To be credible, and to achieve the aim of identifying the steps necessary to deliver meaningful changes in corporate governance, the investigating committee would require the power to investigate, publish findings and make recommendations for reform up to and including a review of the structure and governance of football worldwide.
To build trust in the committee's work FIFA could decide that it should have a quorum of three retired independent judges from nations such as the UK, US and France who have no links to either FIFA or any other football association or confederation. Terms of reference to the inquiry are something that could be agreed between FIFA's interim leadership and former judicial members who have been appointed to lead it.
Open and full participation and cooperation with the inquiry by FIFA officials and members will also be necessary. As it remains the overall governing body for football across the globe, FIFA can place an obligation on all participants in worldwide football to co-operate in providing witness statements and/or documents.
Thought would have to be given to the doctrine of privilege against self-incrimination. Individuals under investigation will be mindful that any documentation and/or information they provide to an inquiry could be used against them in criminal proceedings and could cause them to offer only limited assistance.
To overcome this problem, FIFA could explore adopting a similar approach to the one used for evidence given in the Baha Mousa public inquiry, which looked at the circumstances surrounding the death of an Iraqi civilian when in the custody of British soldiers. No evidence given by an individual during the course of that inquiry could be used against him in any criminal proceedings. However, FIFA might find it difficult to convince law enforcement agencies across the world to agree to a similar undertaking.

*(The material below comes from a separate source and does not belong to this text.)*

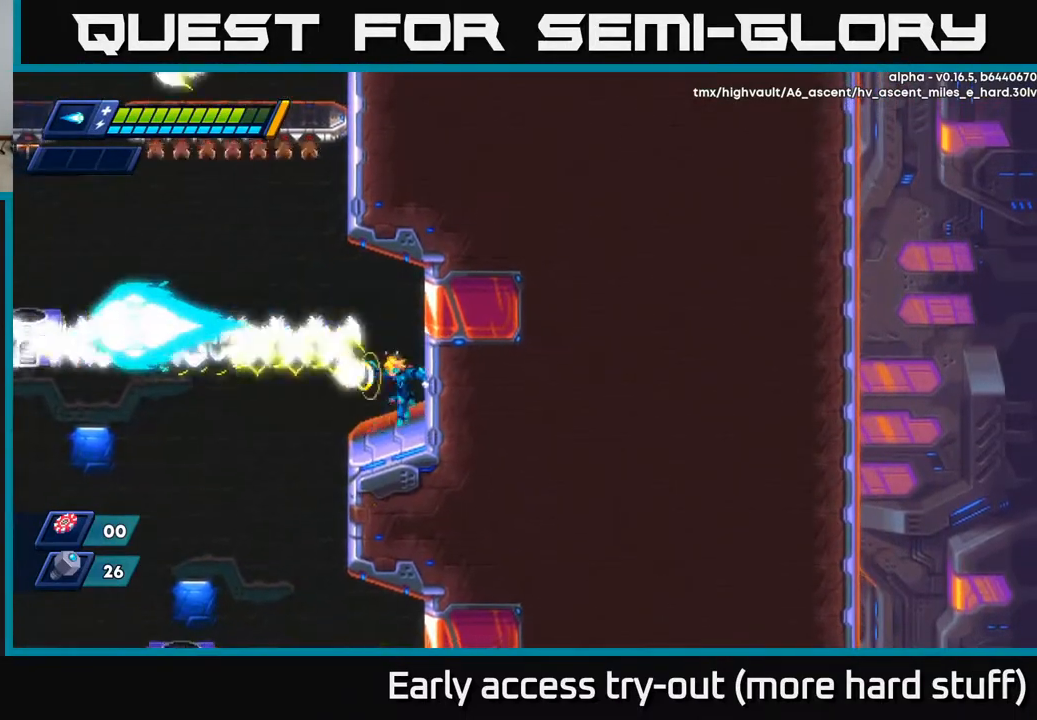
{"buttons": ["X"], "right_stick": "center", "events": [[50, "X", "down"], [100, "X", "up"], [183, "A", "down"], [250, "X", "down"], [267, "A", "up"], [317, "X", "up"], [350, "X", "down"], [400, "X", "up"], [467, "X", "down"]]}
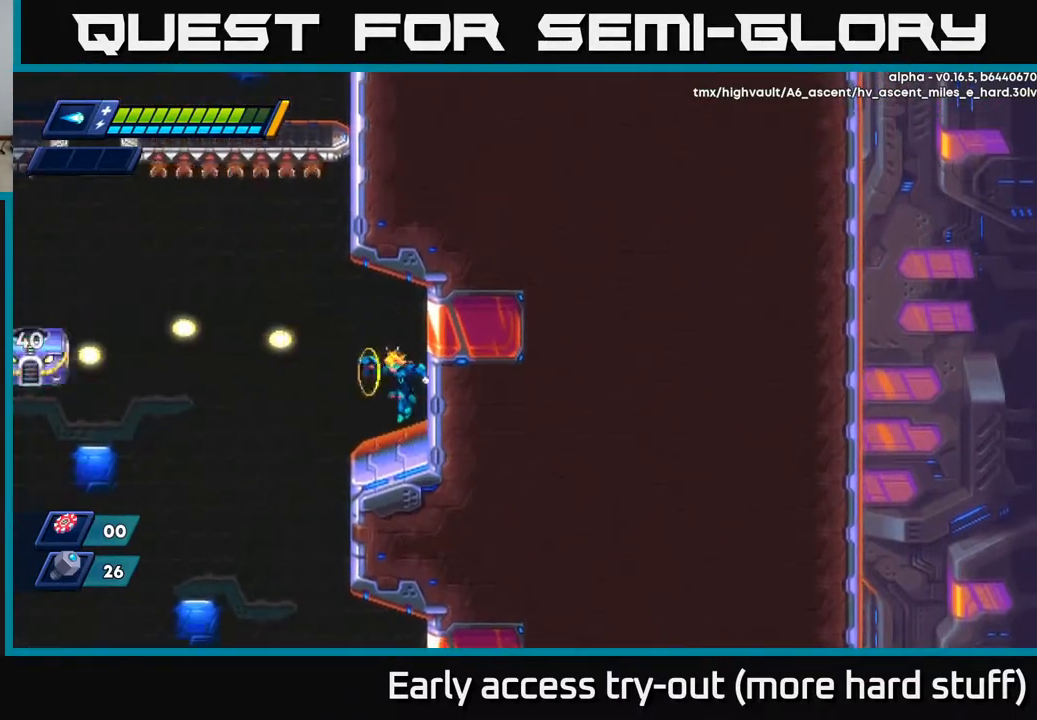
{"buttons": ["X"], "right_stick": "center", "events": [[67, "X", "up"], [167, "A", "down"], [217, "X", "down"], [233, "A", "up"], [283, "X", "up"], [333, "X", "down"], [383, "X", "up"], [433, "X", "down"]]}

An inquiry of this nature would far exceed the scope and transparency of the review carried out by former FIFA investigator Michael Garcia into the awarding of the 2018 and 2022 FIFA World Cups to Russia and Qatar respectively. FIFA has never published the full Garcia report and Garcia quit his post after complaining that the summary of his report FIFA issued was not an accurate reflection of his findings.
A major public inquiry-style review would be expensive and time consuming. The Garcia inquiry alone lasted for 18 months and cost an estimated £6 million. However, to restore faith in football governance, the costs to FIFA of such a review would be worth bearing.
FIFA can survive its current crisis. It is a formidable organisation and has a body of support among football governing bodies in emerging nations. However, major football nations and sponsors have indicated that they are willing to abandon their association with FIFA unless the organisation subjects itself to real reform.
A legitimate, transparent global football organisation which delivers spectacular World Cups and significant social benefits around the world is in the interest of everyone who loves the sport. Whether FIFA remains the body delivering those projects will depend on the decisions it takes in the coming weeks.
Julian Diaz-Rainey of Pinsent Masons, the law firm behind Out-Law.com, is an expert in resolving high-profile commercial and regulatory sports disputes. He was also a member of the Shipman public inquiry team, represented a number of soldiers in the Baha Mousa inquiry and has been involved in the Al-Sweady inquiry.